[Stored data entries]
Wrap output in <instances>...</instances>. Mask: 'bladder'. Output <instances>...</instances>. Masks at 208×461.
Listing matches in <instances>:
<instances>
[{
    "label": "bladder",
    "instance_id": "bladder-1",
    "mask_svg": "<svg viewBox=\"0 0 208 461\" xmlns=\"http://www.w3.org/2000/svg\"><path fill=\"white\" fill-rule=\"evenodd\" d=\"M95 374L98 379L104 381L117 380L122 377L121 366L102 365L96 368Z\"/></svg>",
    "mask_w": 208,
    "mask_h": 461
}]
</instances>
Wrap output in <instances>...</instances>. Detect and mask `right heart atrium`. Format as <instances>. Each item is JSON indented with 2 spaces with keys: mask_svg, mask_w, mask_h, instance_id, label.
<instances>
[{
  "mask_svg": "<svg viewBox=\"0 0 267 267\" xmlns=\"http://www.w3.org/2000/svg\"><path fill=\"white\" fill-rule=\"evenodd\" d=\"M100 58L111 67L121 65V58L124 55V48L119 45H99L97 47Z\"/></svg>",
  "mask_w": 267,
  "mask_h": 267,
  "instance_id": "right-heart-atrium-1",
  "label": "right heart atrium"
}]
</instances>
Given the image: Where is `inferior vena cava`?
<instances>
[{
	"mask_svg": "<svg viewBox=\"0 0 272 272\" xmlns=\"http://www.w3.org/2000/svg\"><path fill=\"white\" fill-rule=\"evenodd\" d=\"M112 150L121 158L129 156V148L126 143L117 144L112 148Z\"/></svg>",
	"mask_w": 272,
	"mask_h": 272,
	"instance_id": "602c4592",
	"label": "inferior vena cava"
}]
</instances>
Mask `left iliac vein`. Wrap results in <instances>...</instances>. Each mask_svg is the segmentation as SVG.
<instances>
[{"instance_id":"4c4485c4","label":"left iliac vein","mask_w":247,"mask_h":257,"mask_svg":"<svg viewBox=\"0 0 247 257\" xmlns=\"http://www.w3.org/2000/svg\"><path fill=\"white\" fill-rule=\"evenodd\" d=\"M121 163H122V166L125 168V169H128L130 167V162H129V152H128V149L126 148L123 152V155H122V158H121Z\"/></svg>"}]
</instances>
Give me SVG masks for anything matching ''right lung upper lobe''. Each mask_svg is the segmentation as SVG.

▸ **WHAT IS NEEDED**:
Transcribe all of the entries above verbatim, keeping every character unchanged.

▸ **CORRECT OUTPUT**:
Wrap output in <instances>...</instances>. Mask: 'bladder'. Output <instances>...</instances>. Masks at 208×461.
Listing matches in <instances>:
<instances>
[{
    "label": "bladder",
    "instance_id": "bladder-1",
    "mask_svg": "<svg viewBox=\"0 0 208 461\" xmlns=\"http://www.w3.org/2000/svg\"><path fill=\"white\" fill-rule=\"evenodd\" d=\"M95 374L98 379L104 381L117 380L122 377L121 366L102 365L96 368Z\"/></svg>",
    "mask_w": 208,
    "mask_h": 461
}]
</instances>
Wrap output in <instances>...</instances>. Detect and mask `right heart atrium`. Format as <instances>. Each item is JSON indented with 2 spaces with keys: mask_svg, mask_w, mask_h, instance_id, label.
<instances>
[{
  "mask_svg": "<svg viewBox=\"0 0 267 267\" xmlns=\"http://www.w3.org/2000/svg\"><path fill=\"white\" fill-rule=\"evenodd\" d=\"M100 58L111 67L121 65V58L124 55V48L119 45H99L97 47Z\"/></svg>",
  "mask_w": 267,
  "mask_h": 267,
  "instance_id": "right-heart-atrium-1",
  "label": "right heart atrium"
}]
</instances>
Given the image: Where is `inferior vena cava`?
<instances>
[{
	"mask_svg": "<svg viewBox=\"0 0 272 272\" xmlns=\"http://www.w3.org/2000/svg\"><path fill=\"white\" fill-rule=\"evenodd\" d=\"M112 150L121 158L129 156V148L126 143L117 144L112 148Z\"/></svg>",
	"mask_w": 272,
	"mask_h": 272,
	"instance_id": "602c4592",
	"label": "inferior vena cava"
}]
</instances>
Mask `left iliac vein`. Wrap results in <instances>...</instances>. Each mask_svg is the segmentation as SVG.
<instances>
[{"instance_id":"4c4485c4","label":"left iliac vein","mask_w":247,"mask_h":257,"mask_svg":"<svg viewBox=\"0 0 247 257\" xmlns=\"http://www.w3.org/2000/svg\"><path fill=\"white\" fill-rule=\"evenodd\" d=\"M121 163H122V166L125 168V169H128L130 167V162H129V152H128V149L126 148L123 152V155H122V158H121Z\"/></svg>"}]
</instances>
Give me SVG masks for anything matching ''right lung upper lobe''. Each mask_svg is the segmentation as SVG.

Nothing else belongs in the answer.